6/10
Warning: Beware the Blood Island dizzy-cam!
10 May 2011
Warning: Spoilers
The second in the "Blood Island" series ups the ante with even more explicit sex and violence, recycling much from "Brides of Blood", including John Ashley. I didn't notice any other holdovers from the previous film, but the director hired actors who looked just like them anyway. There are carbon copies of Arcadio, Goro, Esteban Powers, and Alma, as well as the lovely Angelique Pettyjohn standing in for Beverly Hills.

The plot is even wilder than before. This time, Ashley and damsel-in-distress-to-be Pettyjohn travel to Blood Island to locate her estranged father. No, the island is not called Matool. Anyway, what they discover is that the island is being stalked by a rampaging green humanoid monster, the result of a mad doctor's botched experiment involving chlorophyll used as a means of transforming human beings.
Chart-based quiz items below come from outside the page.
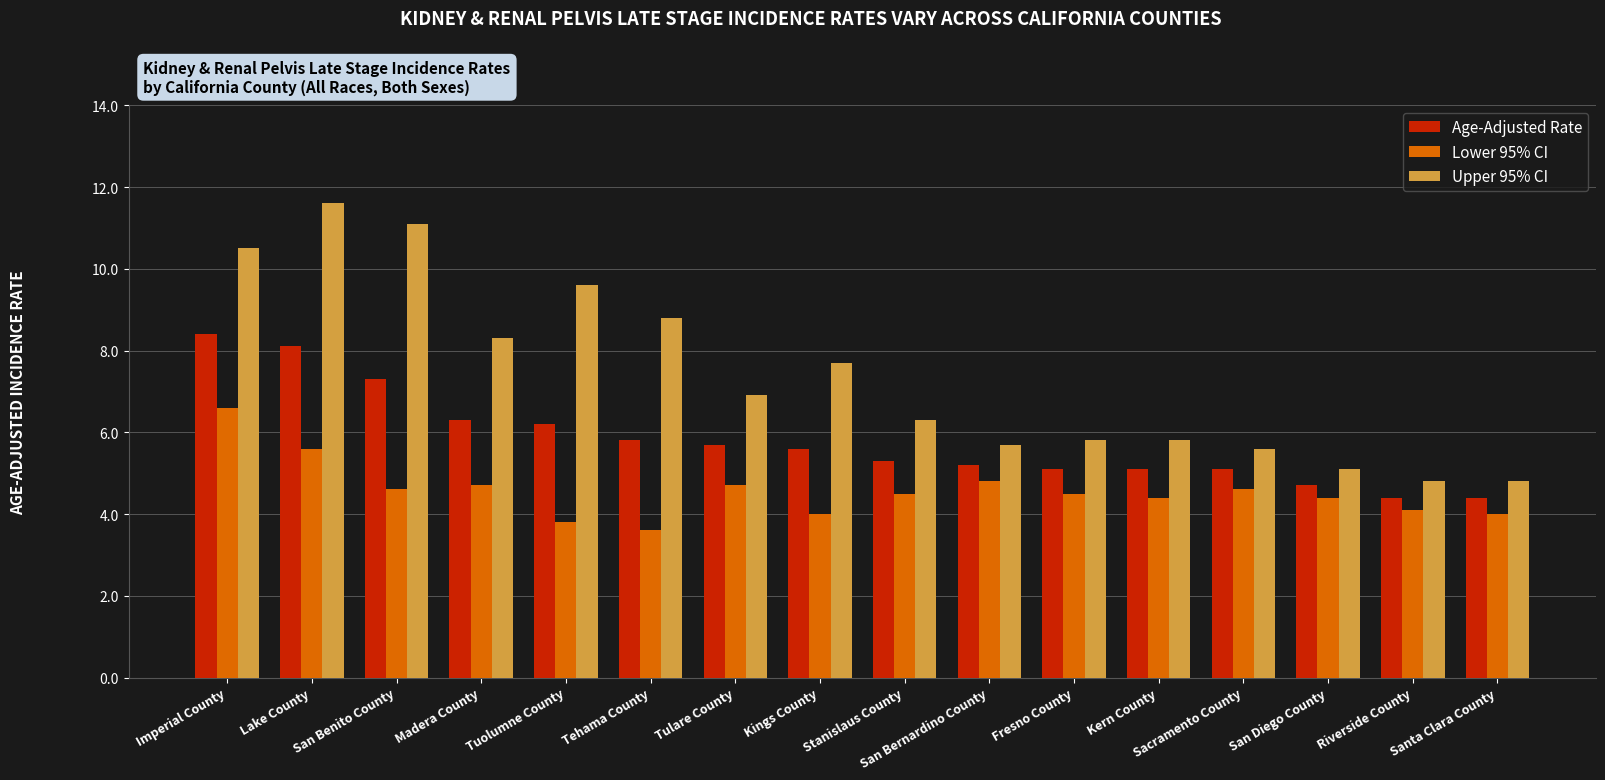

Rank the series at Imperial County from highest to lowest value.

Upper 95% CI, Age-Adjusted Rate, Lower 95% CI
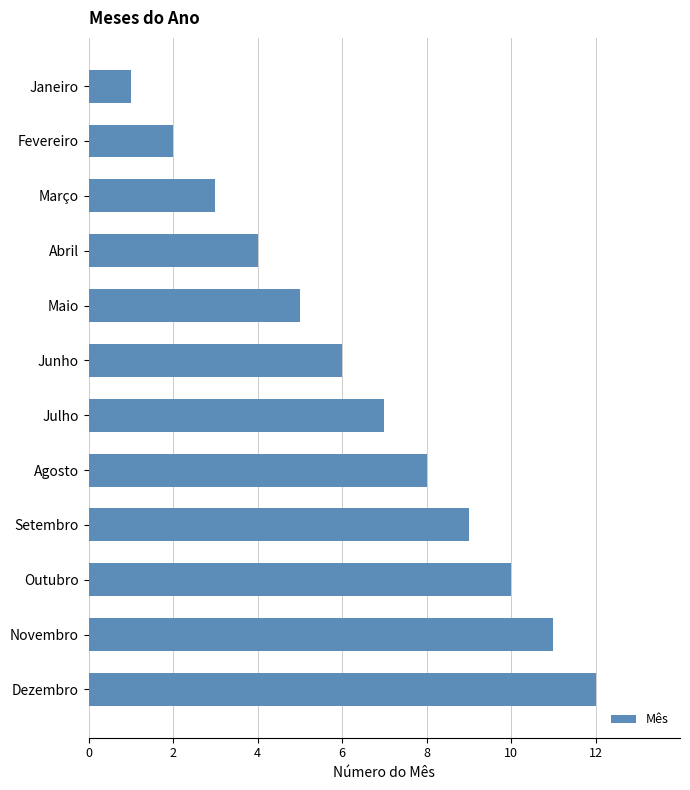

The value at Julho is 7. True or false?

True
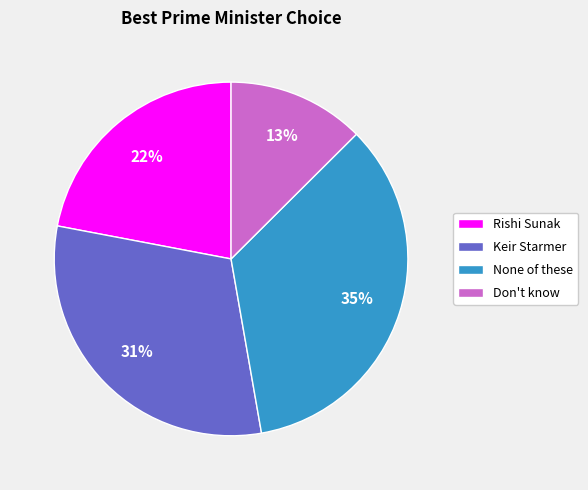

What percentage is the Don't know slice, to the nearest percent?

13%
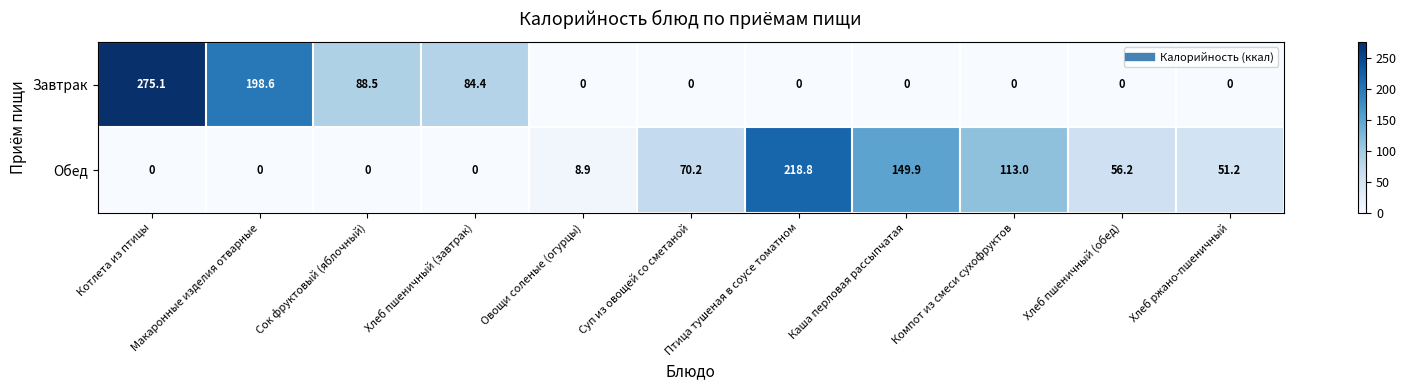

How many data points in Обед are above 51?

6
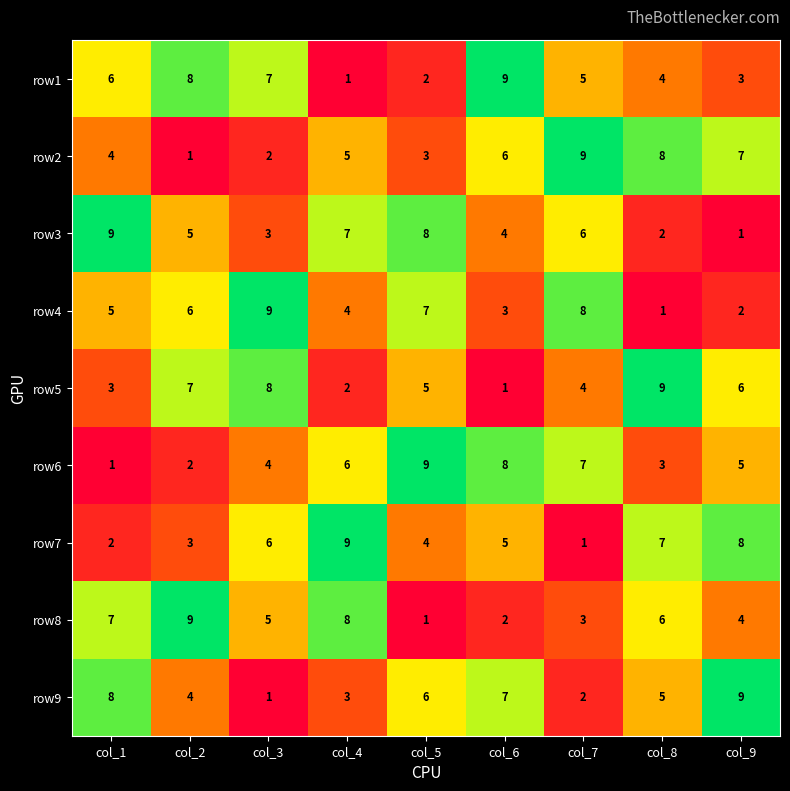

What is the total value across all series at col_2?

45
Or something like that, right? Do we really care? There's a monster and it's killing people, and the protagonists don't have the sense to leave.

Fans of naked ladies have plenty to look at, as the film literally opens with a nude woman being chased through the jungle by the creature. The gore in the film is gratuitous and ever-present, with the monster clawing people to death, ripping out their guts, and in one especially angry moment, attacking a young couple making out in the jungle. It rips off the man's arm (or was it a leg?) and efficiently removes the woman's head, tossing it in the air. What a cranky monster! It's also worth mentioning that the movie contains a very disturbing sequence where real animals are violently slaughtered on camera--a "native ritual" concludes with the natives rushing at some bound goats and pigs, stabbing them to death with knives, which was a genuine shock for me.

Yet personally, I prefer "Brides of Blood" over this one, for one major reason. The director has attempted to disguise the ridiculous monster by using a pulsating zoom lens effect every time it's on screen. It's a gimmick that you'll either love or hate, and it's much more pronounced than the shakycam shenanigans of "The Blair Witch Project" or similar hand-held horror films. On a big screen, this effect would have been absolutely nauseating to me.

Still, I'd recommend this movie to anybody who liked the first one, or anybody who digs grade-Z drive-in trash just like I do. The horror exotica settings do a lot to make the film interesting, and believe it or not, the ridiculous dialog exists alongside scenes that actually are well-written and memorable. Who expected THAT?